• WHAT YOU SHOULD DO: For every entry that follows, return the words exactly and omit any picture.

### RECORDS PROVIDED

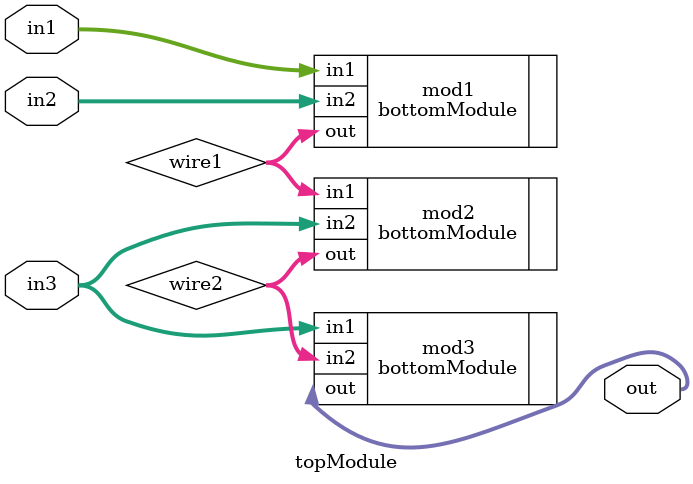
<source format=v>
`timescale 1ns / 1ps


module topModule (
        output [7:0] out,
        input [7:0] in1,
        input [7:0] in2,
        input [7:0] in3 );
    wire [7:0] wire1 , wire2;
    bottomModule mod1(
                .out(wire1),
                .in1(in1),
                .in2(in2)),
                 mod2(
                .out(wire2),
                .in1(wire1),
                .in2(in3)),
                 mod3(
                .out(out),
                .in1(in3),
                .in2(wire2));
endmodule
</source>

######

• ANSWER TO THE PROBLEM:
<source format=v>
`timescale 1ns / 1ps


module topModule (
        output [7:0] out,
        input [7:0] in1,
        input [7:0] in2,
        input [7:0] in3 );
    wire [7:0] wire1 , wire2;
    bottomModule mod1(
                .out(wire1),
                .in1(in1),
                .in2(in2)),
                 mod2(
                .out(wire2),
                .in1(wire1),
                .in2(in3)),
                 mod3(
                .out(out),
                .in1(in3),
                .in2(wire2));
endmodule
</source>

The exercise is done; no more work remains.